Now that we have a pipeline, we can create a version with the actual deployments in there.

pipeline_template = ubiops.PipelineVersionCreate(
    version=PIPELINE_VERSION,
    request_retention_mode='full',
    objects=[
        # input connector
        {
            'name': GSHEET_COLLECTOR_DEPLOYMENT,
            'reference_name': GSHEET_COLLECTOR_DEPLOYMENT,
            'version': DEPLOYMENT_VERSION
        },
        # RFM model
        {
            'name': RFM_DEPLOYMENT,
            'reference_name': RFM_DEPLOYMENT,
            'version': DEPLOYMENT_VERSION
        },
        # output connector
        {
            'name': GSHEET_WRITER_DEPLOYMENT,
            'reference_name': GSHEET_WRITER_DEPLOYMENT,
            'version': DEPLOYMENT_VERSION
        }
    ],
    attachments=[
        # start --> data collector
        {
            'destination_name': GSHEET_COLLECTOR_DEPLOYMENT,
            'sources': [{
                'source_name': 'pipeline_start',
                'mapping': [{
                    "source_field_name": 'filename',
                    'destination_field_name': 'filename'
                }]
            }]
        },
        # Data collector -> RFM model
        {
            'destination_name': RFM_DEPLOYMENT,
            'sources': [{
                'source_name': GSHEET_COLLECTOR_DEPLOYMENT,
                'mapping': [{
                    "source_field_name": 'data',
                    'destination_field_name': 'retail_data'
                }]
            }]
        },
        # RFM model -> output connector
        {
            'destination_name': GSHEET_WRITER_DEPLOYMENT,
            'sources': [{
                'source_name': RFM_DEPLOYMENT,
                'mapping': [{
                    "source_field_name": 'top_customers',
                    'destination_field_name': 'data'
                }]
            }]
        }
    ]
)

api.pipeline_versions_create(project_name=PROJECT_NAME, pipeline_name=PIPELINE_NAME, data=pipeline_template)

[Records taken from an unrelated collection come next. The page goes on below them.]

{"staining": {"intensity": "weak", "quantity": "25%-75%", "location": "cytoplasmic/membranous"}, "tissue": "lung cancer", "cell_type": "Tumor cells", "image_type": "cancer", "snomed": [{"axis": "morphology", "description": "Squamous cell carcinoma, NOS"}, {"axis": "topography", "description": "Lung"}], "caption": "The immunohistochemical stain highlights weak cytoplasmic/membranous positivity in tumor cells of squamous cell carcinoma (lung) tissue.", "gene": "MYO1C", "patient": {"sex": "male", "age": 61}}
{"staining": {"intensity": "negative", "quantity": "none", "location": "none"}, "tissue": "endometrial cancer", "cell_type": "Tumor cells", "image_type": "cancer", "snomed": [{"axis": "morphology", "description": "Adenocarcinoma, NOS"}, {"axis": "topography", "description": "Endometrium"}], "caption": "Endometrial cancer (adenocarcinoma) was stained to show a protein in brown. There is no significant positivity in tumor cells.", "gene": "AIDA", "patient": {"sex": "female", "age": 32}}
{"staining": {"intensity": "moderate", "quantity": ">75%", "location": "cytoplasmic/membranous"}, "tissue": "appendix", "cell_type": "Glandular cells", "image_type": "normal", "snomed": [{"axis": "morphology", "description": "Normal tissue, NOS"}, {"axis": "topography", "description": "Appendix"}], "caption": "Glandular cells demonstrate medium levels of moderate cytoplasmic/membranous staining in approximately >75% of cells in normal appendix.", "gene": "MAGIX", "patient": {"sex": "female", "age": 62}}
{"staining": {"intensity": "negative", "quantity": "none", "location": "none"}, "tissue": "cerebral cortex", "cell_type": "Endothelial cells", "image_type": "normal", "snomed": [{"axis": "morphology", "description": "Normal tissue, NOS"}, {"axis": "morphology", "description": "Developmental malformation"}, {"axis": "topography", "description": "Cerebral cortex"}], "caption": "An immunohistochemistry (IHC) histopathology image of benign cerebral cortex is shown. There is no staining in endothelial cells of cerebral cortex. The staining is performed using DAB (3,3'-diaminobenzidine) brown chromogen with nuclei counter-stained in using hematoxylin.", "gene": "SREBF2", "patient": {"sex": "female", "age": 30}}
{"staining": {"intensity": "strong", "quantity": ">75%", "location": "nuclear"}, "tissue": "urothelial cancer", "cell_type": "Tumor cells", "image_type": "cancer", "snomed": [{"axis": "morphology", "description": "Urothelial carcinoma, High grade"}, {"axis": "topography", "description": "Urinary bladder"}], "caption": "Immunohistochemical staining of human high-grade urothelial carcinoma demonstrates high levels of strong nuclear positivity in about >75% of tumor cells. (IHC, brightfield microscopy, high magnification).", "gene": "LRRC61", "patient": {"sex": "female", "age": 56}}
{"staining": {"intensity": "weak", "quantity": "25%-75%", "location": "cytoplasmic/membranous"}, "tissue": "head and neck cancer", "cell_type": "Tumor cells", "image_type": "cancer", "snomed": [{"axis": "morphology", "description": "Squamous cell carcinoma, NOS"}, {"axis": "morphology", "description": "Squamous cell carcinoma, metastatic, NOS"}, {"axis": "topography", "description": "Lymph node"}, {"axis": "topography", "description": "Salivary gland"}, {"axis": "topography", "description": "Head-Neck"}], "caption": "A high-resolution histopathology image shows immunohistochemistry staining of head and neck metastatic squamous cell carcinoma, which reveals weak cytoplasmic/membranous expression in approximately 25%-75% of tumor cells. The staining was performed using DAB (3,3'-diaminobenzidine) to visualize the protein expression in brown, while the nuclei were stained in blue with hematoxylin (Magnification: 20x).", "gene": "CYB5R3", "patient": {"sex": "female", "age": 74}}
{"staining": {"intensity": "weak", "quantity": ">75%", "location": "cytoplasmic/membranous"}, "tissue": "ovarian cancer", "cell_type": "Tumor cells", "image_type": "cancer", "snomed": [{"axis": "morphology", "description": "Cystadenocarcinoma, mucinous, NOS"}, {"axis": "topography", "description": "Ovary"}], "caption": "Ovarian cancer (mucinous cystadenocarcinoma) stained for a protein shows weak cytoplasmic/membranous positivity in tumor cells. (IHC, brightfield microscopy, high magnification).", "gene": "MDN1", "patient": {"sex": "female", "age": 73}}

If all went well you should have a pipeline that looks like this:

pipeline

Making a request

With our pipeline done, we can send a request to it perform the RFM analysis on our OnlineRetail sheet! Run the cell below to do so. The RFM analysis is not that fast so the request might take a little while to complete. You can check the logs in the WebApp to see what is going on in the background.

data = {'filename':'OnlineRetail'}
pipeline_result = api.pipeline_version_requests_create(
    project_name=PROJECT_NAME,
    pipeline_name=PIPELINE_NAME,
    version=PIPELINE_VERSION,
    data=data
)
print(pipeline_result)

Note: This notebook runs on Python 3.8 and uses UbiOps CLient Library 3.15.0.

Exploring further

You can go ahead to the WebApp and take a look in the user interface at what you have just built and explore further.

So there we have it! We have created a pipeline that itneracts with a Google Sheet. You can use this notebook to base your own deployments on. Just adapt the code in the deployment packages and alter the input and output fields as you wish and you should be good to go.

For any questions, feel free to reach out to us via the customer service portal: https://ubiops.atlassian.net/servicedesk/customer/portals

Disabling the service account

Tip: disable or delete your service account in the google console if you do not plan on using it anymore. You can do so by navigating to the service account and clicking "Disable service account", or "Delete service account".